The rush of solid data is expected to continue next week. On Wednesday, the Commerce Department will release retail sales for February. Retail sales are expected to rise 0.9 percent, reversing a dip of 0.2 percent in January, according to economists polled by Reuters. Stripping out sales of autos, economists expect retail sales to climb 0.5 percent, compared with a jump of 1.2 percent in January.
On Thursday, the government will report January figures on business inventories. Economists expect the inventories of U.S. businesses to fall 0.3 percent, compared with a drop of 0.4 percent in December.
On Friday, the government is slated to release producer prices -- prices charged at the factory door and farm gate. The U.S. Producer Price Index is expected to inch up 0.1 percent in February, matching a 0.1 percent rise in January, according to a Reuters poll. Excluding volatile food and energy prices, producer prices are forecast to edge up 0.1 percent in February after shedding 0.1 percent in January.
The price-to-earnings ratio -- a key valuation gauge for stocks -- stands at more than 22 times calendar year 2002 earnings and more than 18 times calendar year 2003 earnings. That's below 26 in March of 2000 when the S&P 500 hit its lifetime high, but still above the historical average of about 15 to 16 times forward earnings.

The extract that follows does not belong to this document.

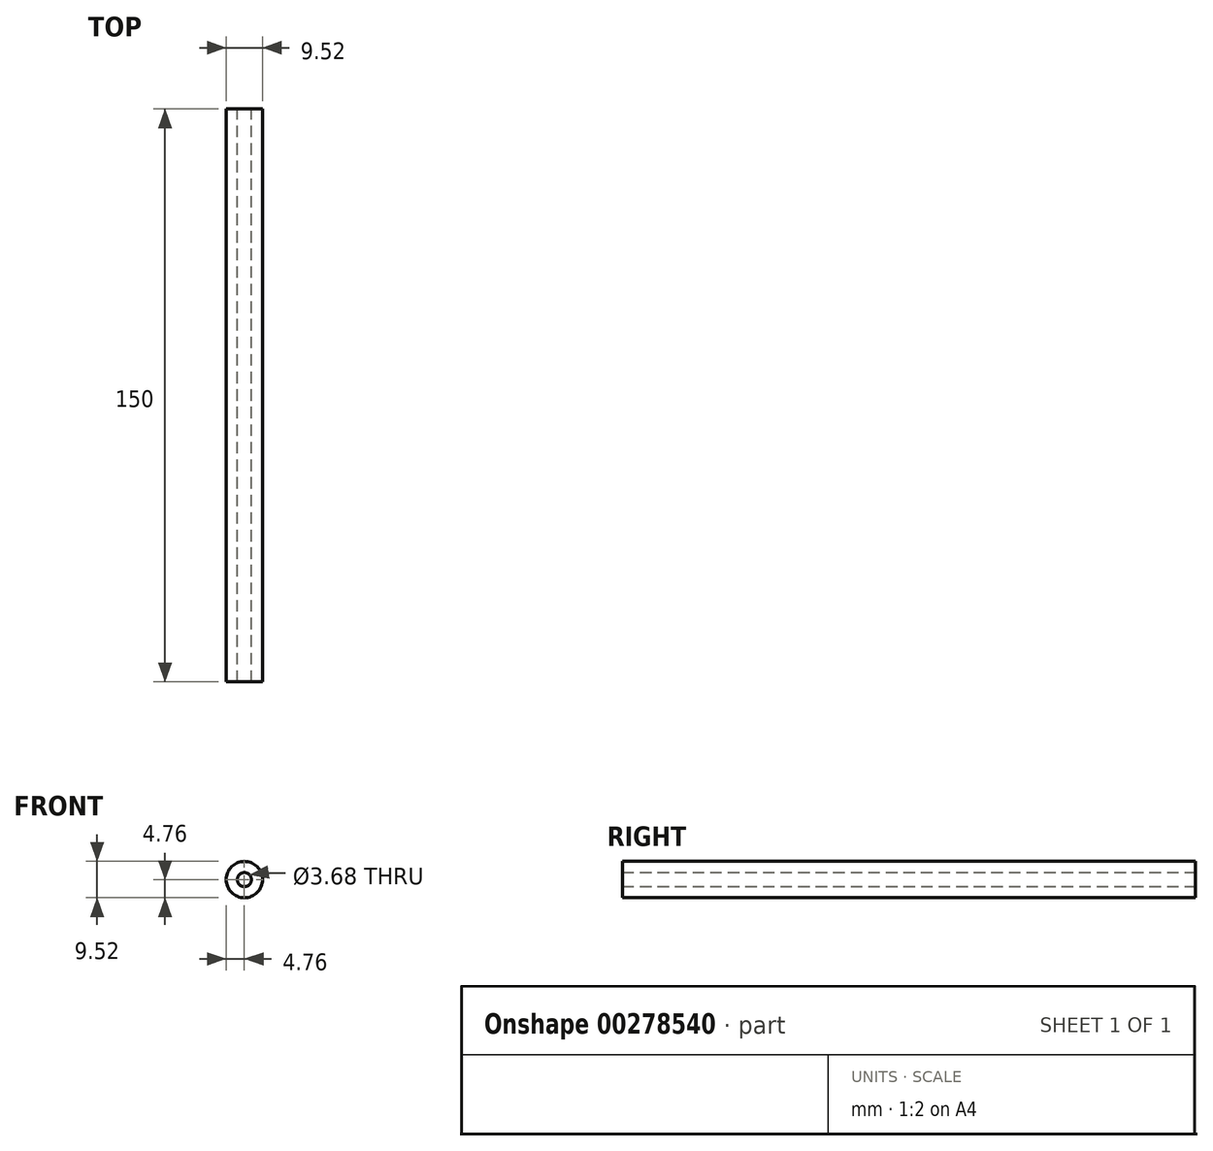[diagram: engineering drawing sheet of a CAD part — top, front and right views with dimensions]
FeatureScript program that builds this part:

That suggests share prices reflect much of the projected rebound in earnings.
Longer term is not so rosy. January 2002 was the warmest in the US for 123 years, according to the National Oceanic and Atmospheric Administration, and there are clear suggestions in the data for that month that the warmer weather prompted consumers to spend rather than sit indoors. Unseasonably warm weather leads to big upswings in the adjusted data even though the underlying numbers may still be falling. But it may not be sunshine ahead for the economy, according to the NOAA's sunspot cycle predictions.
Sunspots - flare-ups on the surface of the sun, which can raise the temperature on Earth - occur in regular 11-year cycles and the last peaked in 2000, indicating potentially cooler temperatures ahead.
Moreover, the NOAA and other weather-watching organizations have warned another El Nino effect could develop this year. The last one in 1997 was estimated to have caused about $34bn worth of damage.
El Nino involves generally warmer weather, increasing the likelihood of flooding across South America, and drier conditions in the Western Pacific, often associated with bush fires in Australia.
Economic activity may be turning up, but tail winds from the weather are likely to turn into headwinds.
If the S&P 500 breaks the 1,180 resistance, the uptrend could follow. Go long on a pullback to 1,150.